▶ [EXERCISE]
Extend the article below about Team New Zealand's 4-1 lead in the Louis Vuitton Cup final, picking up right after its last sentence.

▶ [SOURCE DOCUMENT]
·····

A beautiful day of racing on the San Francisco Bay put Team New Zealand up 4-1 in the Louis Vuitton Cup final of the America's Cup racing series.
This is a best-of-13 series, but a 4 to 1 advantage is significant, according to race experts.
The winner will face defending champion Oracle Team USA in the 34th America's Cup starting Sept. 7.
Italy's Luna Rossa stayed close on Race No. 2, but in the end did not have what it takes to win the match.
“We played well to take the right gate at the bottom,” said Luna Rossa skipper Max Sirena. “Checco (tactician Francesco Bruni) did a good job in the first part of the upwind leg, but then it was a match race, the other boat puts you in dirty air and forces you to do the opposite of what he’s doing.”
Wednesday was the first set of races that went off without a hitch.
“We had a solid day all around. The guys sailed really well. We’re really happy with how the boat’s going in these conditions,” said Emirates Team New Zealand tactician Ray Davies.

·····

▶ [DATA EXCERPT]
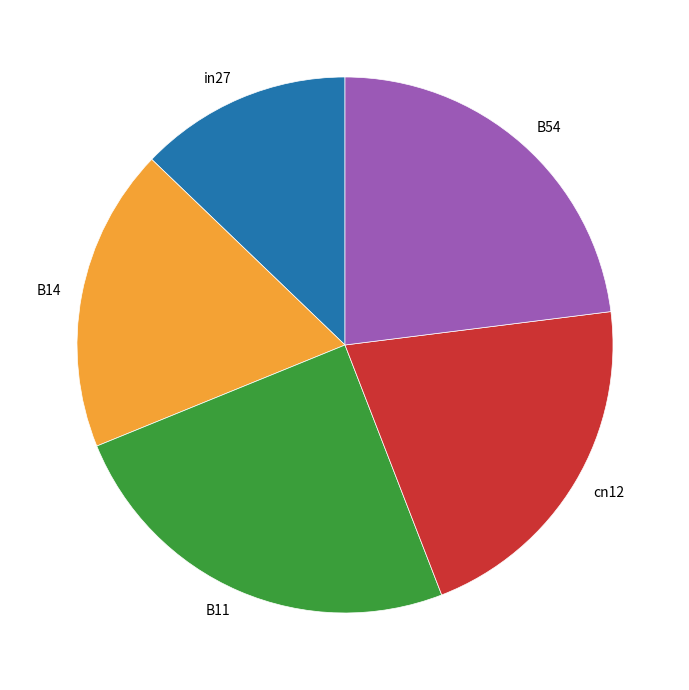

Is there a majority slice in this chart?

No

·····

▶ [EXERCISE OUTPUT]
All earlier races of the challenger finals were delayed by the weather when the wind exceeded the safety limit.
Emirates Team New Zealand won the previous Louis Vuitton Cup in 2007 against Luna Rossa Challenge, in a 5-0 sweep. The Kiwis won’t be sweeping this series, but need just three more victories to book a date against Team USA.
On Wednesday Emirates skipper Dean Barker completed a pair of near-flawless races. He guided the Kiwis ahead by the first mark both times, leaving the Luna Rossa crew and its silver sailing gear glistening from behind the rest of the way.
Emirates won the first race by 2 minutes, 18 seconds and the second race by 1:28. In the first race, Luna Rossa helmsman Chris Draper moved his 72-foot catamaran too close to the start line. He had perfect inside position but had to pull back so he didn't cross before the clock, and by the time he could pick up speed again, Emirates already had a large lead.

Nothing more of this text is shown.